Once clear of Three Streams, alone again with only the sigh of the wind in the tall grasses, a strange lightness unfurled in Gessa’s chest. The rigid vigilance of the settlements eased, shifting into the instinctual awareness of a creature returning to the wild. Her ankle remained tender, twinging if she pushed too hard, but it finally bore her weight without the constant, sickening throb of injury.

The sun on her face, the scent of pine and damp earth, the untamed expanse of the rolling foothills—it was a balm. Polan’s voice in her mind grew fainter here, silenced by the rustle of leaves or the call of an unfamiliar bird. Hardships remained: nights were cold and food was scarce. She scavenged, relying on the herbalism of her youth—knowledge she had possessed before the marriage, before he trapped her in a world of silk and silence. She dug for tubers and identified bitter greens, her hands reclaiming the skills he had deemed beneath her station. The track was often little more than a game trail, but these were honest hardships, clean and simple.

For the first time in years, moments of actual joy—sharp and unexpected as a winter berry—pierced her. A sunrise painting the peaks of the Spurs Edge range in gold and rose; the startled flick of a deer’s white tail as it bounded away; the quiet, simple satisfaction of finding a clear spring to refill her waterskin.

This, she thought, her hand finding the hematite. This is freedom. And it is worth any price.

That fragile freedom sustained her for several more days as she pushed deeper into the Spurs Edge foothills. The terrain grew wilder, the game trails harder to discern. One swelteringafternoon, having marched beyond the last reliable line on her stolen map, dread began to gnaw at her. She was hopelessly lost. Stumbling through a dense thicket of bush, half-convinced she would die there of thirst, she almost stepped into a loop of wire concealed in the grass. A snare. Her heart slammed against her ribs. Someone lived here.

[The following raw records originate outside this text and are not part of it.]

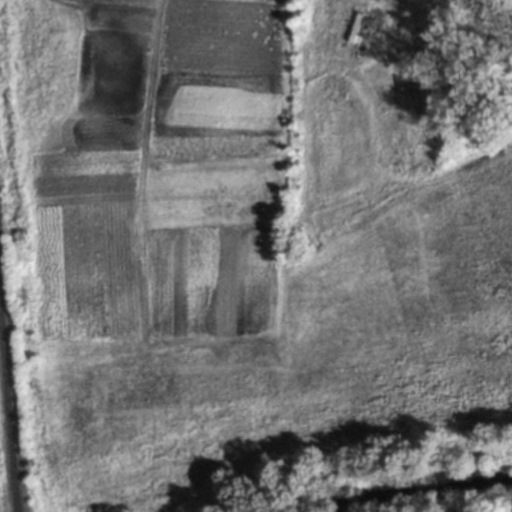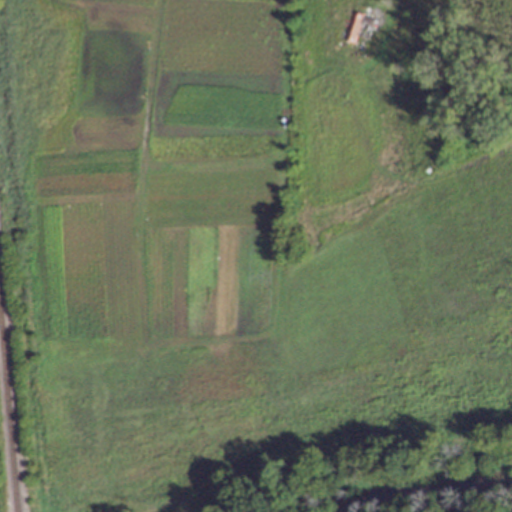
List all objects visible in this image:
park: (155, 158)
park: (319, 369)
railway: (9, 412)
river: (421, 493)
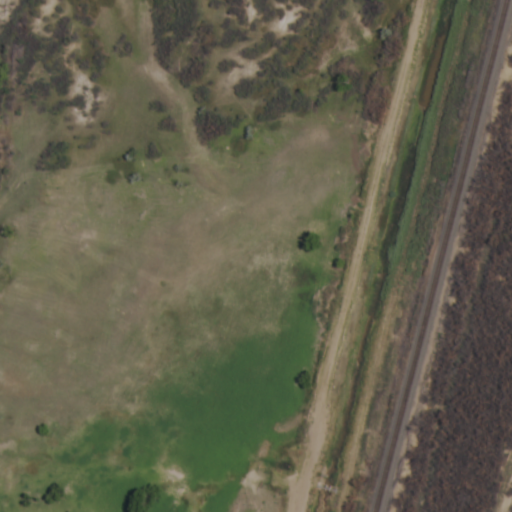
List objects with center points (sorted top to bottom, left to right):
road: (358, 256)
railway: (445, 256)
road: (482, 391)
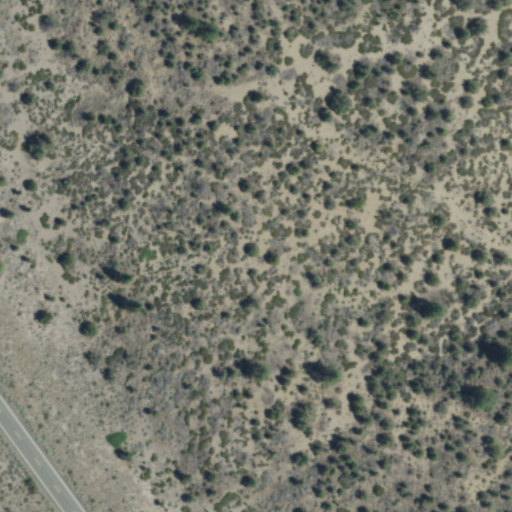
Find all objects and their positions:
road: (33, 465)
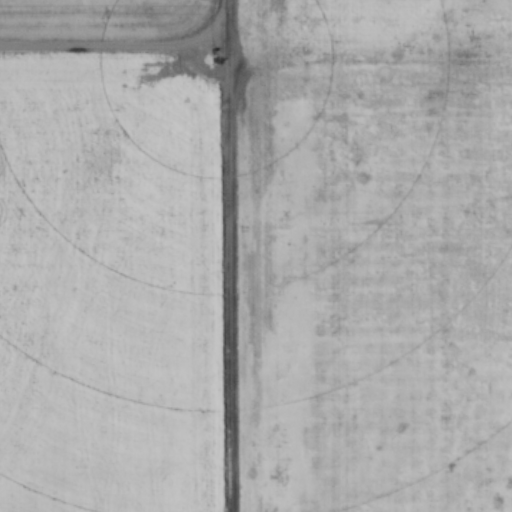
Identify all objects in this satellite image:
crop: (370, 255)
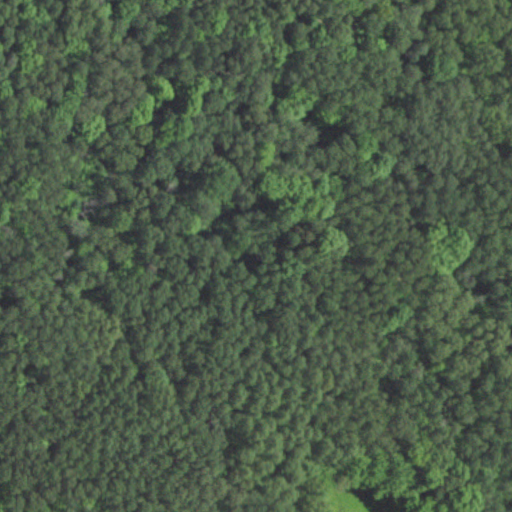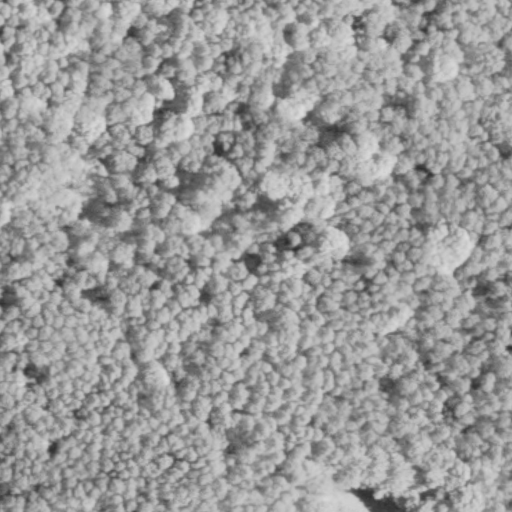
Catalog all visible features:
road: (500, 302)
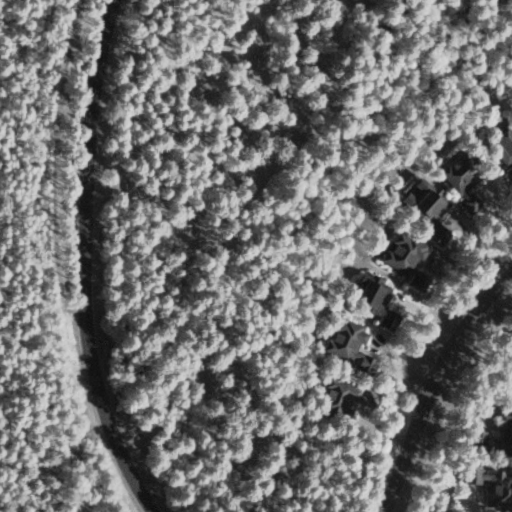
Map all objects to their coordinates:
building: (502, 144)
building: (460, 179)
building: (425, 207)
building: (403, 257)
road: (78, 261)
building: (371, 297)
building: (345, 342)
building: (511, 354)
road: (430, 384)
building: (339, 396)
building: (494, 434)
building: (489, 485)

She followed the faint signs of passage, moving with a silent caution, until she emerged into a tiny, hidden clearing. A low cabin of rough logs and river stone crouched against the rock face, nearly swallowed by the moss, smoke curling thinly from a chimney built into the cliff itself. Before she could take another step, a low growl vibrated from the shadows near the door. A massive grey wolf-dog detached itself from the gloom, yellow eyes fixed on her, lips peeling back to reveal white fangs.

Then, a woman stepped from the cabin’s doorway, moving with a silent grace that spoke of years in the wild. She was lean and wiry, her face etched by sun and wind, her hair the color of weathered silver plaited tightly down her back. She held a short, powerful bow with an arrow nocked, aimed at Gessa’s chest. Her eyes, the same piercing yellow-grey as her dog’s, were unwelcoming. This had to be Marta.

“State your purpose, stranger.” The woman’s voice was low, raspy as dry leaves, but carried the weight of authority. The dog remained frozen, waiting for a command.

Gessa’s mouth went dry. She raised her hands slowly, palms open, trying to look harmless. She was painfully aware of her disheveled state and her strange, chopped hair. The story she had prepared felt flimsy under that unwavering gaze. “I… I am a pilgrim,” Gessa began, her voice hoarse. “My name is… Aenya. I seek the Shrine of the Whispering Bells, said to lie deep within the Spurs Edge Foothills. I… I fear I have lost my way.”

Marta’s expression didn’t change. Her eyes flicked down to Gessa’s ruined ankle, then back to her face. “Pilgrim, you say?You look more like a hunted doe. What god demands such a penance in these wild parts, so far from any known shrine?”

Gessa swallowed, forcing herself to meet that penetrating stare. “A private vow, for… for a family lost to sickness. The shrine is said to offer solace.” She tried to feign a weary piety.

For a long moment, Marta said nothing. She simply studied her, the silence broken only by the low rumble in the wolf-dog’s chest. Gessa could feel the sweat trickling down her back. This woman was no fool; she lived by her wits. Finally, Marta gave a slight nod, her bow lowering a fraction.